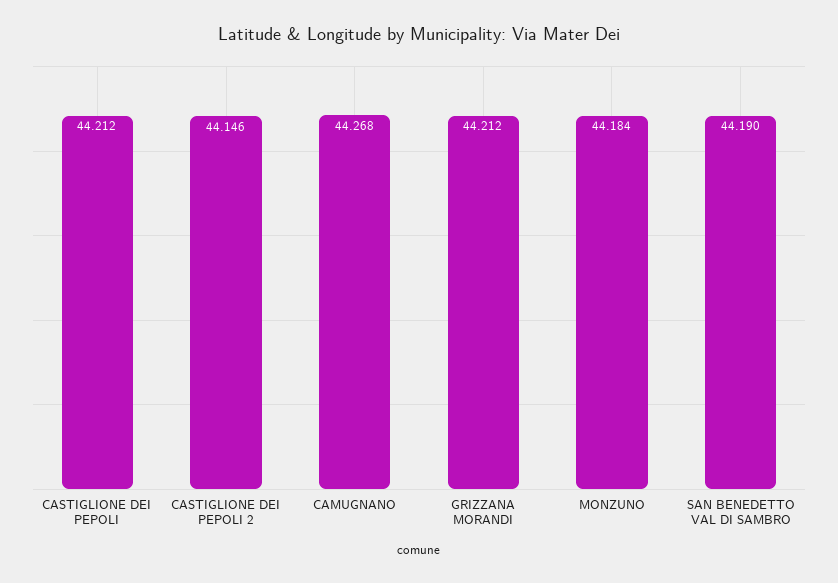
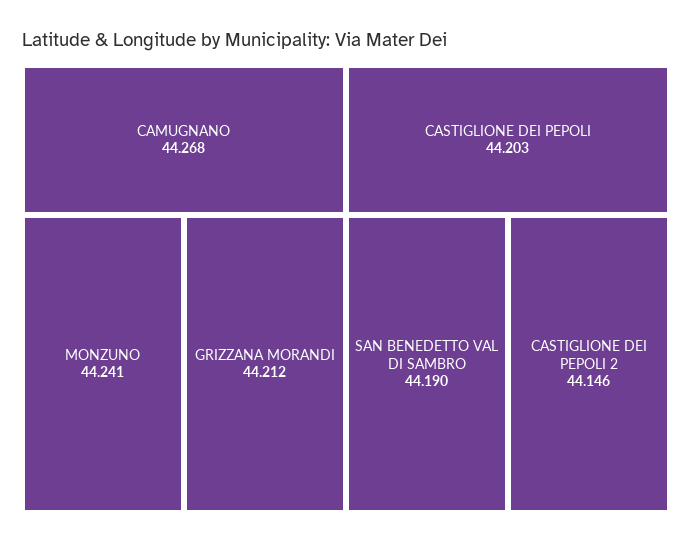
  {
-   "CASTIGLIONE DEI PEPOLI": 44.212,
+   "CASTIGLIONE DEI PEPOLI": 44.203,
    "CASTIGLIONE DEI PEPOLI 2": 44.146,
    "CAMUGNANO": 44.268,
    "GRIZZANA MORANDI": 44.212,
-   "MONZUNO": 44.184,
+   "MONZUNO": 44.241,
    "SAN BENEDETTO VAL DI SAMBRO": 44.19
  }

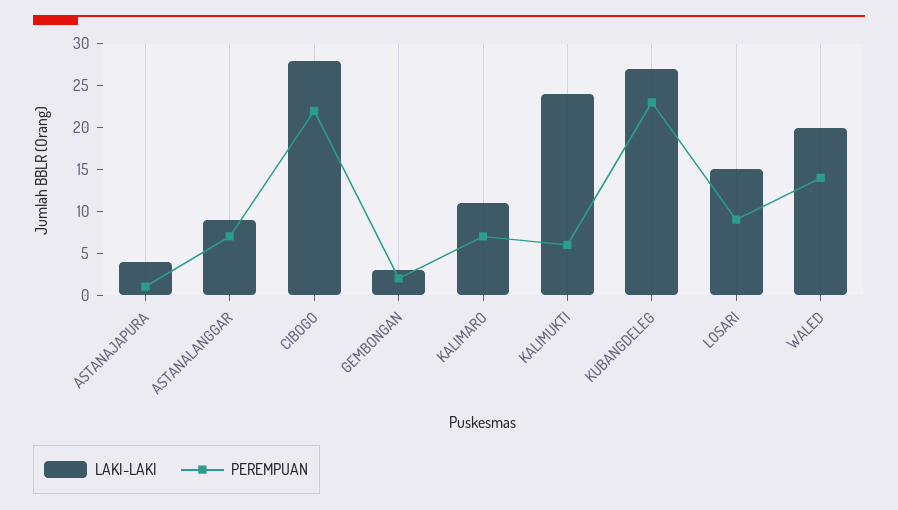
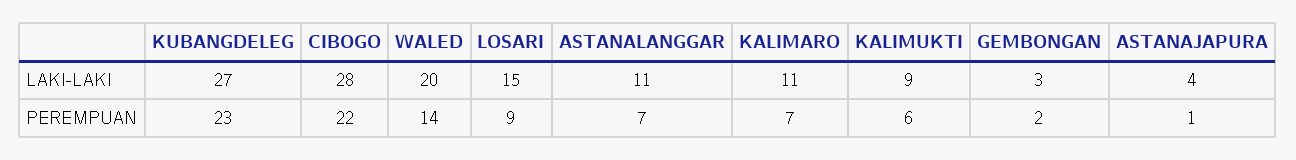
  {
    "LAKI-LAKI": {
      "ASTANAJAPURA": 4,
-     "ASTANALANGGAR": 9,
+     "ASTANALANGGAR": 11,
      "CIBOGO": 28,
      "GEMBONGAN": 3,
      "KALIMARO": 11,
-     "KALIMUKTI": 24,
+     "KALIMUKTI": 9,
      "KUBANGDELEG": 27,
      "LOSARI": 15,
      "WALED": 20
    },
    "PEREMPUAN": {
      "ASTANAJAPURA": 1,
      "ASTANALANGGAR": 7,
      "CIBOGO": 22,
      "GEMBONGAN": 2,
      "KALIMARO": 7,
      "KALIMUKTI": 6,
      "KUBANGDELEG": 23,
      "LOSARI": 9,
      "WALED": 14
    }
  }

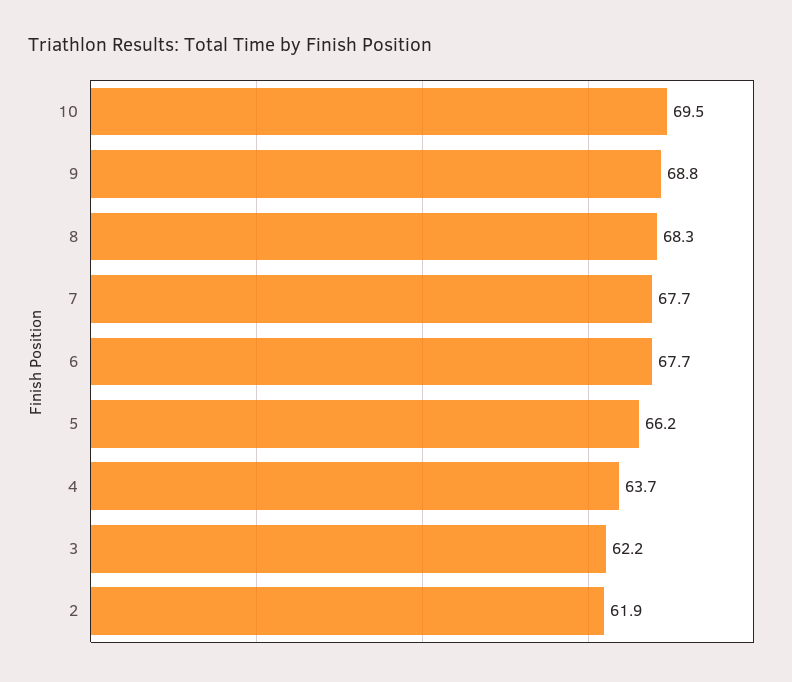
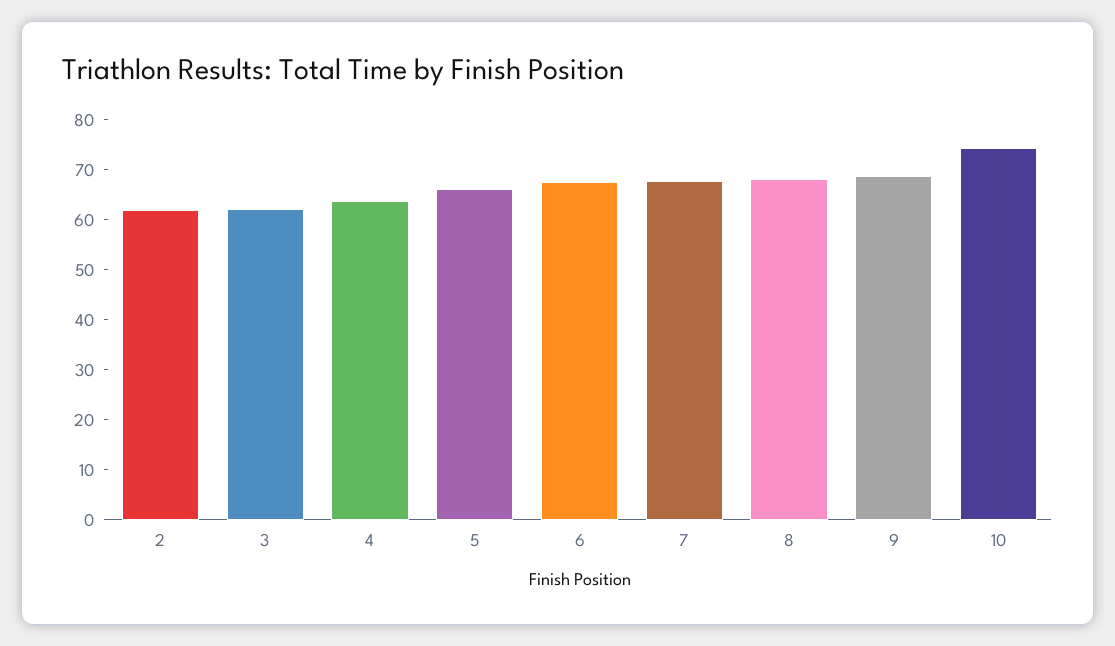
  {
-   "10": 69.5,
+   "10": 74,
    "9": 68.8,
    "8": 68.3,
    "7": 67.7,
    "6": 67.7,
    "5": 66.2,
    "4": 63.7,
    "3": 62.2,
    "2": 61.9
  }

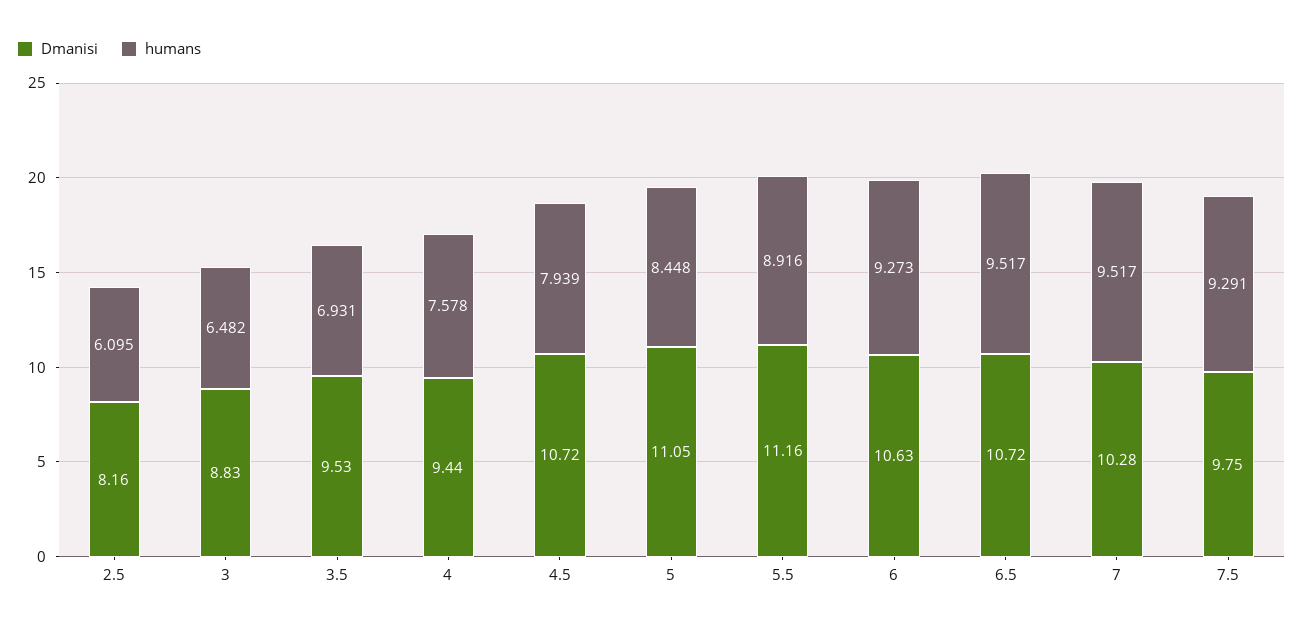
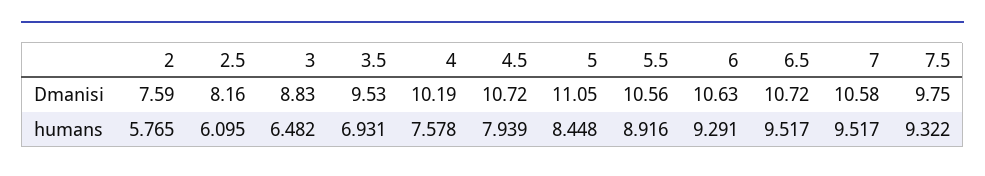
  {
    "Dmanisi": {
      "2.5": 8.16,
      "3": 8.83,
      "3.5": 9.53,
-     "4": 9.44,
+     "4": 10.19,
      "4.5": 10.72,
      "5": 11.05,
-     "5.5": 11.16,
+     "5.5": 10.56,
      "6": 10.63,
      "6.5": 10.72,
-     "7": 10.28,
+     "7": 10.58,
-     "7.5": 9.75
+     "7.5": 9.75,
+     "2": 7.59
    },
    "humans": {
      "2.5": 6.095,
      "3": 6.482,
      "3.5": 6.931,
      "4": 7.578,
      "4.5": 7.939,
      "5": 8.448,
      "5.5": 8.916,
-     "6": 9.273,
+     "6": 9.291,
      "6.5": 9.517,
      "7": 9.517,
-     "7.5": 9.291
+     "7.5": 9.322,
+     "2": 5.765
    }
  }

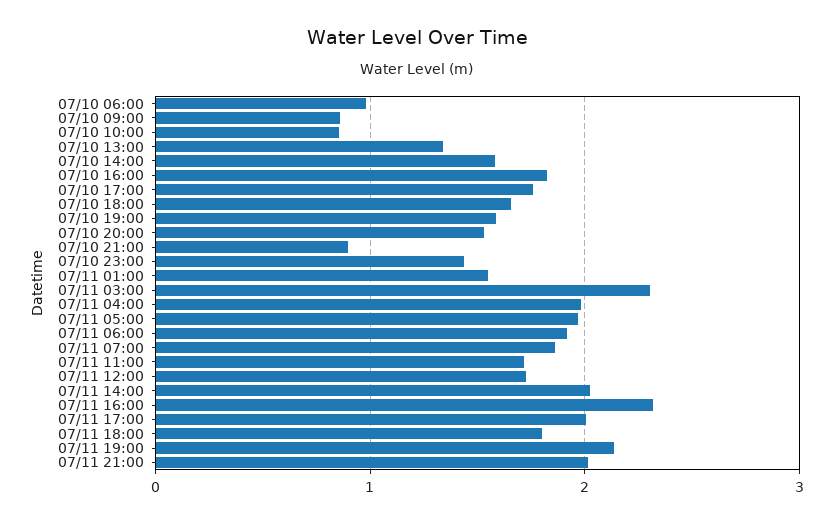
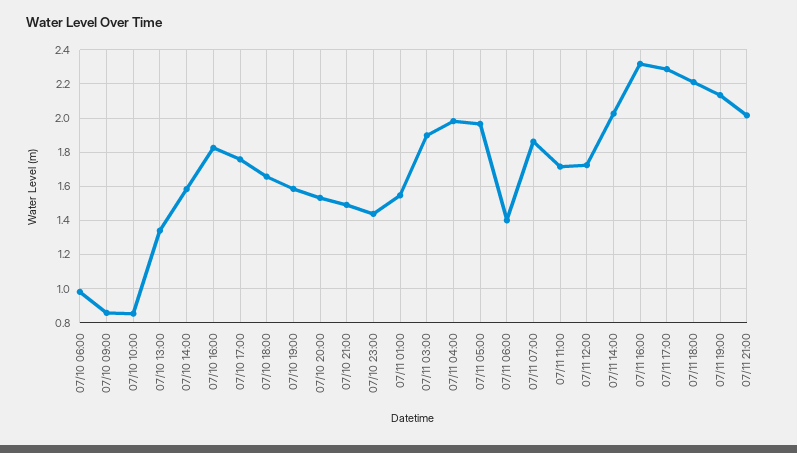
  {
    "07/10 06:00": 1,
    "07/10 09:00": 0.85,
    "07/10 10:00": 0.85,
    "07/10 13:00": 1.35,
    "07/10 14:00": 1.6,
    "07/10 16:00": 1.85,
    "07/10 17:00": 1.75,
    "07/10 18:00": 1.65,
    "07/10 19:00": 1.6,
    "07/10 20:00": 1.55,
-   "07/10 21:00": 0.9,
+   "07/10 21:00": 1.5,
    "07/10 23:00": 1.45,
    "07/11 01:00": 1.55,
-   "07/11 03:00": 2.3,
+   "07/11 03:00": 1.9,
    "07/11 04:00": 2,
    "07/11 05:00": 1.95,
-   "07/11 06:00": 1.9,
+   "07/11 06:00": 1.4,
    "07/11 07:00": 1.85,
    "07/11 11:00": 1.7,
    "07/11 12:00": 1.7,
    "07/11 14:00": 2.05,
    "07/11 16:00": 2.3,
-   "07/11 17:00": 2,
+   "07/11 17:00": 2.3,
-   "07/11 18:00": 1.8,
+   "07/11 18:00": 2.2,
    "07/11 19:00": 2.15,
    "07/11 21:00": 2
  }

= EXERCISE BRIEF =
Reproduce every line of the material above that has the string "PEPOLI".

= ANSWER =
-   "CASTIGLIONE DEI PEPOLI": 44.212,
+   "CASTIGLIONE DEI PEPOLI": 44.203,
    "CASTIGLIONE DEI PEPOLI 2": 44.146,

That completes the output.